## Your instructions
Search the entries below for "APERTURE". Report each line where it occurs.

## Dataset entries
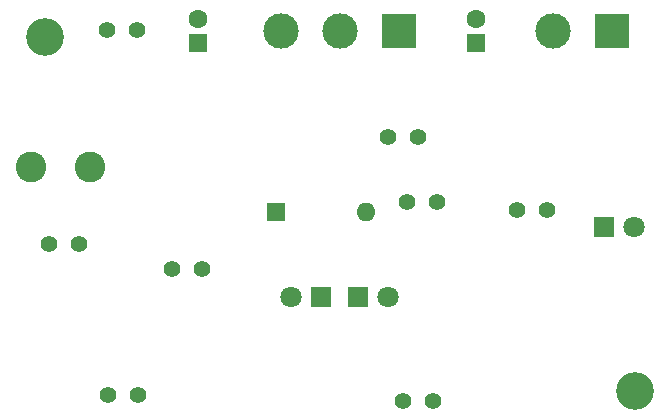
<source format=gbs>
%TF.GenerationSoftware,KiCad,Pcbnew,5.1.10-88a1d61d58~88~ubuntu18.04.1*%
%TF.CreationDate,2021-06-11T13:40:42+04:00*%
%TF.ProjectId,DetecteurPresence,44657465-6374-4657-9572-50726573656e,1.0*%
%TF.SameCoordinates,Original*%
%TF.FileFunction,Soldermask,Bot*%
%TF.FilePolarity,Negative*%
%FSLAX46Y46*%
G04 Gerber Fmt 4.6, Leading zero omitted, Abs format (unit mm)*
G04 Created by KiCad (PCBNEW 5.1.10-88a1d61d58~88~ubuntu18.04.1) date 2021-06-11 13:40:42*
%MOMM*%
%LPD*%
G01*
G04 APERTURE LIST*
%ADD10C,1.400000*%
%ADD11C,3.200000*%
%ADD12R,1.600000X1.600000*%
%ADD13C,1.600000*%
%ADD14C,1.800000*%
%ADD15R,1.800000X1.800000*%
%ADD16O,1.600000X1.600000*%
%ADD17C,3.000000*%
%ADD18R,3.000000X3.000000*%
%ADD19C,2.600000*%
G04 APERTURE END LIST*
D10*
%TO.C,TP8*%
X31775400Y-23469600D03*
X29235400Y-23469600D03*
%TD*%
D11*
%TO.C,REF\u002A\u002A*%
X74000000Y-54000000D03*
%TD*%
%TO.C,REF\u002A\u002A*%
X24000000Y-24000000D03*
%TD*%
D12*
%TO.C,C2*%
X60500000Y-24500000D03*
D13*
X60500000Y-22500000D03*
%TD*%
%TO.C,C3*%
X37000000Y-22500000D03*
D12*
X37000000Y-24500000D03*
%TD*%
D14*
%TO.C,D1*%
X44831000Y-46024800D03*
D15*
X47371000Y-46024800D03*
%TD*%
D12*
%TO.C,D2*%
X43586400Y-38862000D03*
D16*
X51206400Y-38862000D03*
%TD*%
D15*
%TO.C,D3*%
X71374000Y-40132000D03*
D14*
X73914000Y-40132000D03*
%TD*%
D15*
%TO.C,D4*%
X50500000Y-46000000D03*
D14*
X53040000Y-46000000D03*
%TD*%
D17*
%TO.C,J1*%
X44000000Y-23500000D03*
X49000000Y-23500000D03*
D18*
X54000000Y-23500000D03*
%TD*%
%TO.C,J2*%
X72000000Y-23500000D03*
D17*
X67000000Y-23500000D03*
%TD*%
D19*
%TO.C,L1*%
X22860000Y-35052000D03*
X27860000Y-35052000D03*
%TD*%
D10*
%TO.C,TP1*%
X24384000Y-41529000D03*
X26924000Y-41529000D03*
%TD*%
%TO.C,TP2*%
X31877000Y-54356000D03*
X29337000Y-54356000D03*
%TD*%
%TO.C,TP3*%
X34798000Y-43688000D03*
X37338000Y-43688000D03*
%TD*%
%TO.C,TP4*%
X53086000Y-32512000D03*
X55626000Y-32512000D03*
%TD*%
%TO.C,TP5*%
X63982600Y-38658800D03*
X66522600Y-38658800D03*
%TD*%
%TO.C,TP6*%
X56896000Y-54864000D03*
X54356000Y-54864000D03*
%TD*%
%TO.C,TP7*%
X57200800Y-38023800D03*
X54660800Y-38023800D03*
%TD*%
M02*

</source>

## Written answer
G04 APERTURE LIST*
G04 APERTURE END LIST*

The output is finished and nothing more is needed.